Tandanya, murah senyum, santun, dan ramah, tetapi bersamaan dengan itu pula perilaku koruptifnya membuat rakyat sangat menderita. Namun, belakangan gangguan kejiwaan tersebut dikhawatirkan lebih parah karena mungkin mereka justru menikmati kesengsaraan rakyat. Menikmati menyaksikan orang di sekitarnya mengalami kesusahan. Mungkin fenomena tersebut dalam psikologi sosial disebut psychology of hedonism. Ambang batas kenikmatan mereka bukan lagi kenikmatan ragawi, melainkan sudah menyusup alam bawah sadar mereka.

Mereka justru mengalami sensasi rasa nyaman pada saat mendengarkan kitik, keluhan, kegelisahan, dan penderitaan masyarakat. Maka, senyum dan keramahan mereka adalah ungkapan kepuasan karena telah berhasil membuat orang lain susah. Lebih-lebih mereka mungkin juga menyadari para pengkritik dan masyarakat tidak dapat berbuat apa-apa. Paling-paling rakyat hanya dapat berteriak, merobohkan pagar, pasang tenda di depan Gedung DPR, menjahit mulut, atau membakar diri.

Mereka mungkin juga tahu, betapapun publik marah, rakyat tidak bersedia menghentikan proses pelembagaan demokrasi. Rakyat ingin agar proses pelembagaan pergantian kekuasaan dilakukan dengan adil, damai, dan beradab. Namun, tampaknya sikap mulia masyarakat justru dibayar dengan air tuba sehingga membuat rakyat geram.
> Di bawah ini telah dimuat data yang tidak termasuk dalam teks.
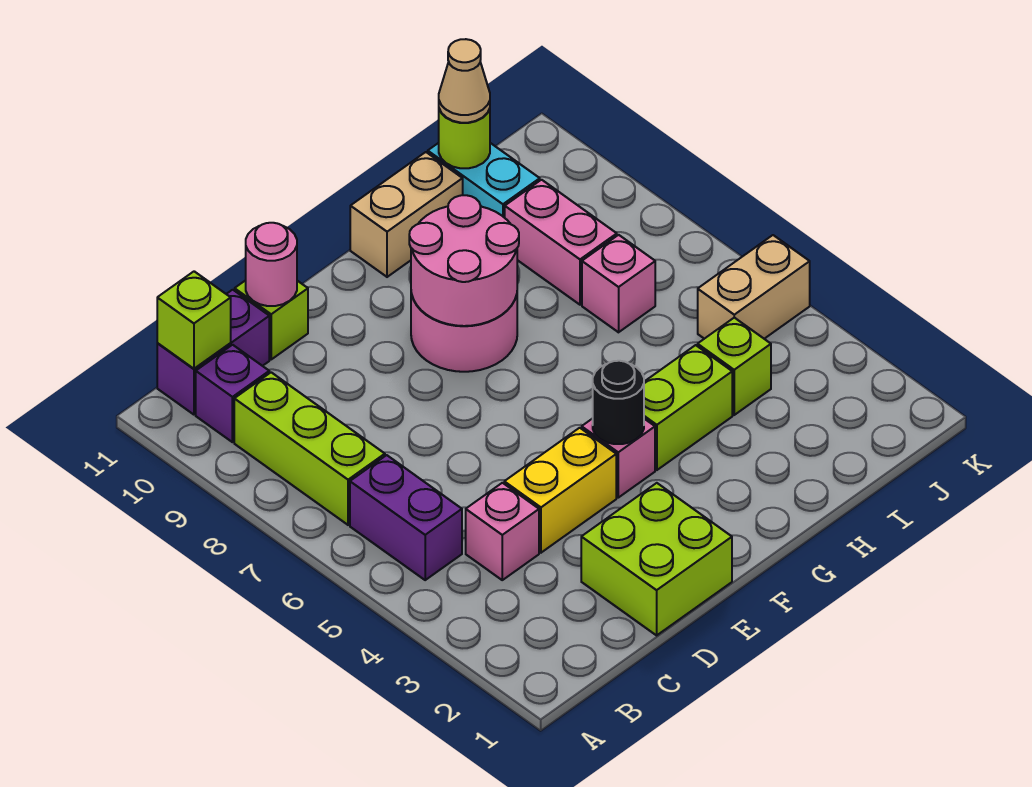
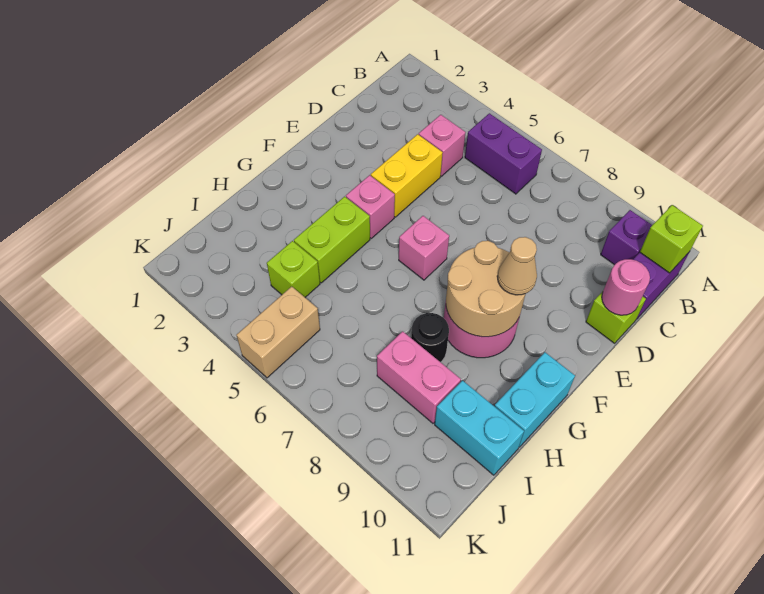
lime brick B7:B9 level 1 -> none
lime brick D1:E2 level 1 -> none
black round brick F4 level 2 -> black round brick H8 level 1
pink round brick F8:G9 level 2 -> tan round brick F8:G9 level 2
tan brick G11:H11 level 1 -> cyan brick G11:H11 level 1
pink brick I7 level 1 -> pink brick F6 level 1
lime round brick I11 level 2 -> none
tan cone I11 level 3 -> tan cone F9 level 3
Kalau konstatasi tersebut benar, tetapi mudah-mudahan salah, sikap mereka benar-benar amat bengis. Mereka bukan lagi tidak memihak rakyat, melainkan cenderung sudah membenci rakyat. Inilah bibit-bibit munculnya gerakan radikal dan revolusioner. Penguasa benci terhadap rakyat dan oleh karena itu menikmati kesengsaraan rakyat. Mungkin kita dapat berkaca pada awal Revolusi Perancis, Raja Louis XVI bersama anggota keluarganya berdiri di balkon menyebar roti yang diperebutkan rakyat yang kelaparan. Rakyat rela menukarkan kematian dengan secuil roti. Akhirnya raja tersebut tumbang dan dihukum mati.

Mungkin terlalu naif contoh tersebut. Namun, gerakan revolusioner di negeri ini juga bukan barang aneh. Oleh karena itu, demi menyelamatkan bangsa dan negara, cukuplah petualangan mengejar kenikmatan. Sadarlah, batas ambang hedonisme telah melampaui kesabaran dan daya tahan rakyat. Enough is enough. Sudah cukup ”Yang Mulia”, kembalilah ke ribaan rakyat.